We spent our evenings swapping albums, battered cassettes, taped radio programmes, bootlegs and even demos. It was through Philip [and his regular dealer, Morty] that I first heard the famous first Frank And Walters demo, a tape that genuinely blew me away and which kick-started a long-standing connection that endures to this day.
It was Philip who, while I was away in America in 1988, harrassed Ciaran O’Tuama, then manning Comet Records with Jim O’Mahony, on a regular basis about a likely release date for the second Cypress, Mine ! album. That record, which is magnificent, has still to see the light of day, although I remain hopelessly optimistic, as I always did for that band.
Phil and myself hung out into the long summer nights on the railings outside his house on Saint Mary’s Road, by Neptune Stadium, talking the big music. Or just talking big about music. In our heads we cut an artsy dash along Redemption Road as we ferried our albums, always under-arm, for everyone to see. In reality, our parents may have hoped this was all just a fad, a passing thing. Sir Henrys became a natural extension of those nights, but it wasn’t the only one. My own favourite Cork venue was Mojos. Or De Lacy House. Or The Shelter. Or, briefly, The Underground, down a side alley around the back of Roches Stores. It was there that I once saw Sindikat, one of my favourite ever Cork bands, comprised mostly of past pupils of our old school. I may even have seen The Stars of Heaven there, a band who, had their store of stellar notices converted to sales, could have retired to stud after the release of their first album, ‘Speak Slowly’. Philip passed away on April 28th, 2006. He hadn’t yet turned 40 years of age and I never hear a cracking new album or see a storming new live band without thinking of how he’d so forensically de-construct them. And he was sharp and funny with it too.

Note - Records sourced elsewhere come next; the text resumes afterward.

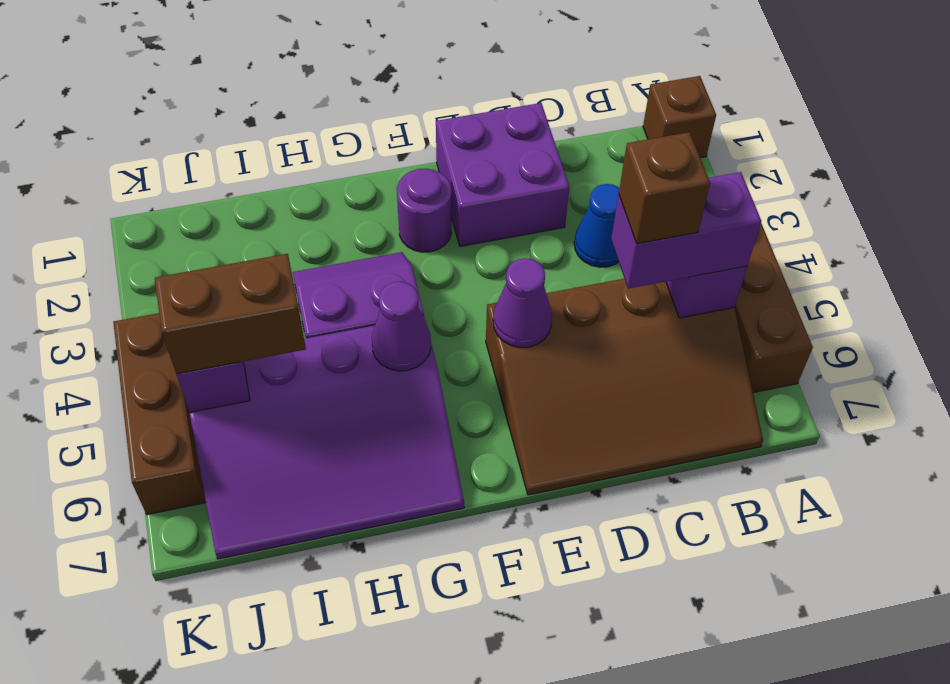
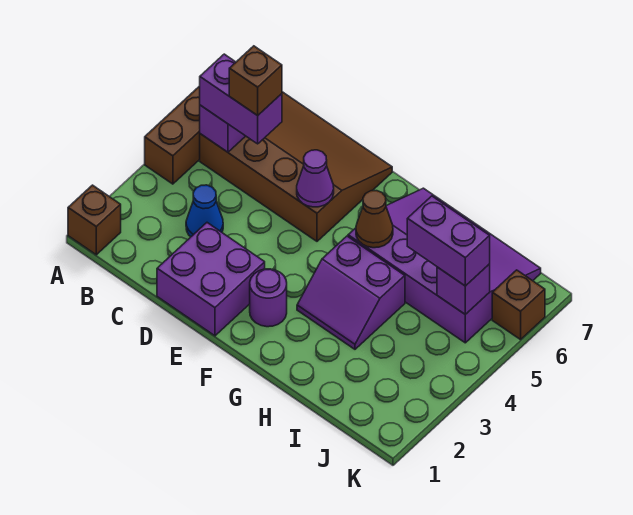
purple 1x1 cone [372,282,431,371] -> brown 1x1 cone [356,191,393,248]
brown 1x2 brick [155,254,306,374] -> purple 1x2 brick [407,196,490,286]
brown 1x3 brick [113,313,206,514] -> brown 1x1 brick [492,270,545,340]

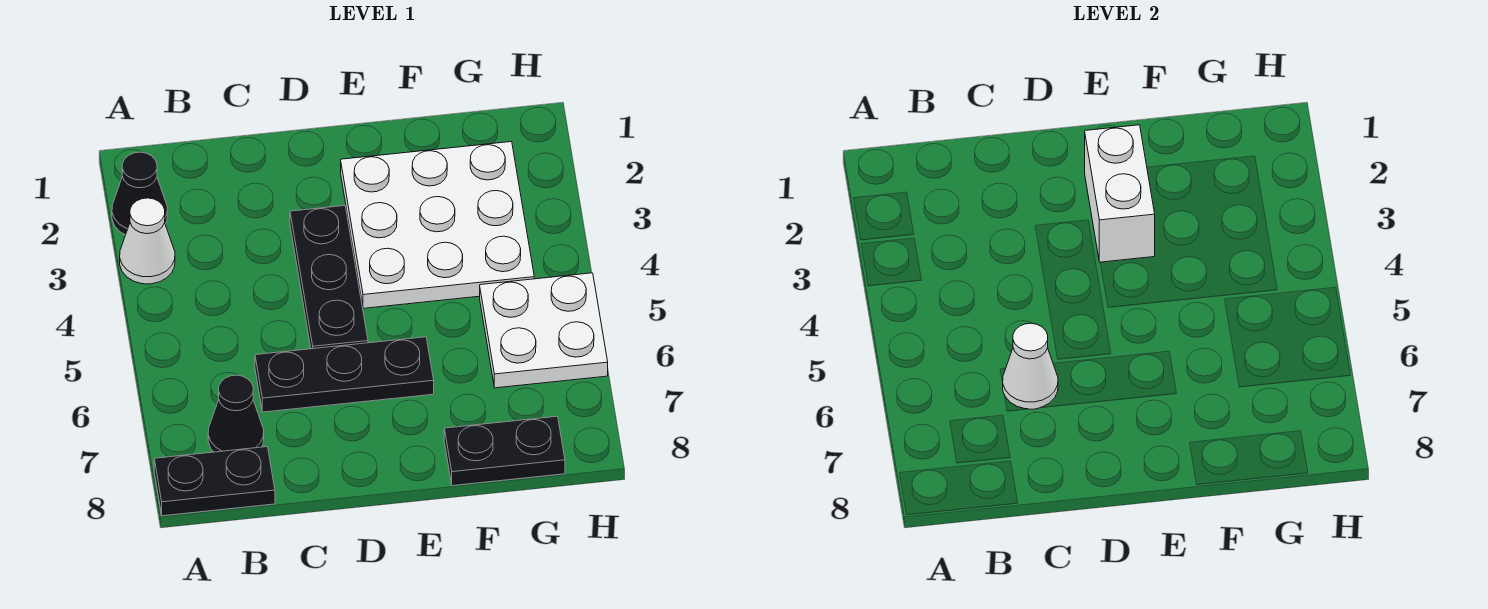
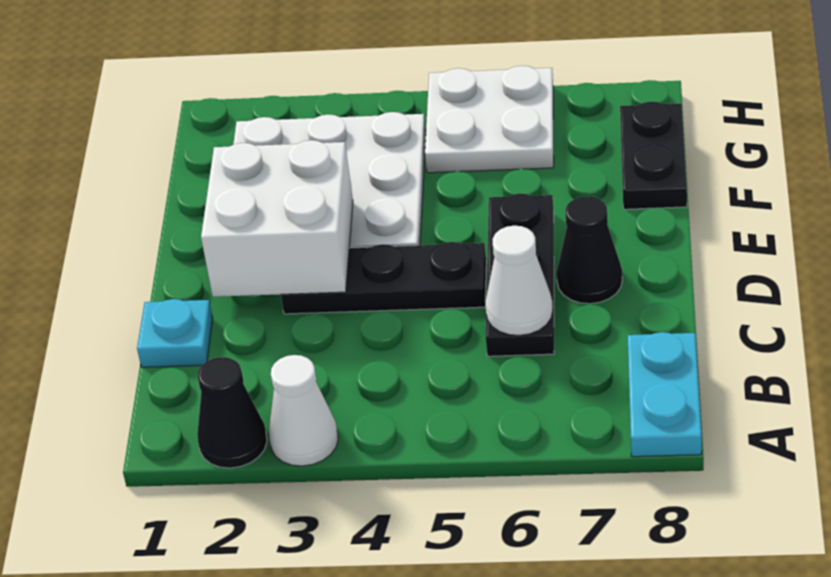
black 1x2 plate [154,447,275,516] -> cyan 1x2 plate [627,332,702,457]
black 1x1 cone [208,375,264,452] -> black 1x1 cone moved to [557,196,622,304]
none -> cyan 1x1 plate [137,299,213,367]
white 1x2 brick [1085,125,1155,262] -> white 2x2 brick [201,140,353,297]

One night we encountered Margaret Dorgan on Parnell Bridge ;- she was off to see a local band, The Pretty Persuasions, in The Phoenix. Margaret shared her concerns for the band’s well-being, worried that there might be were too many ‘posers’ in the audience.
‘The only posers there’, Philip told her, ‘will be on the stage’.
He was there at my elbow for years, through the good times and the even better times. He saw Sir Henry’s claim its many trophies and also bury a hell of a lot of bands who simply couldn’t cut muster. From wherever he is now, he knows where the bodies lie and, more importantly, why Sir Henry’s took shovels to their crowns.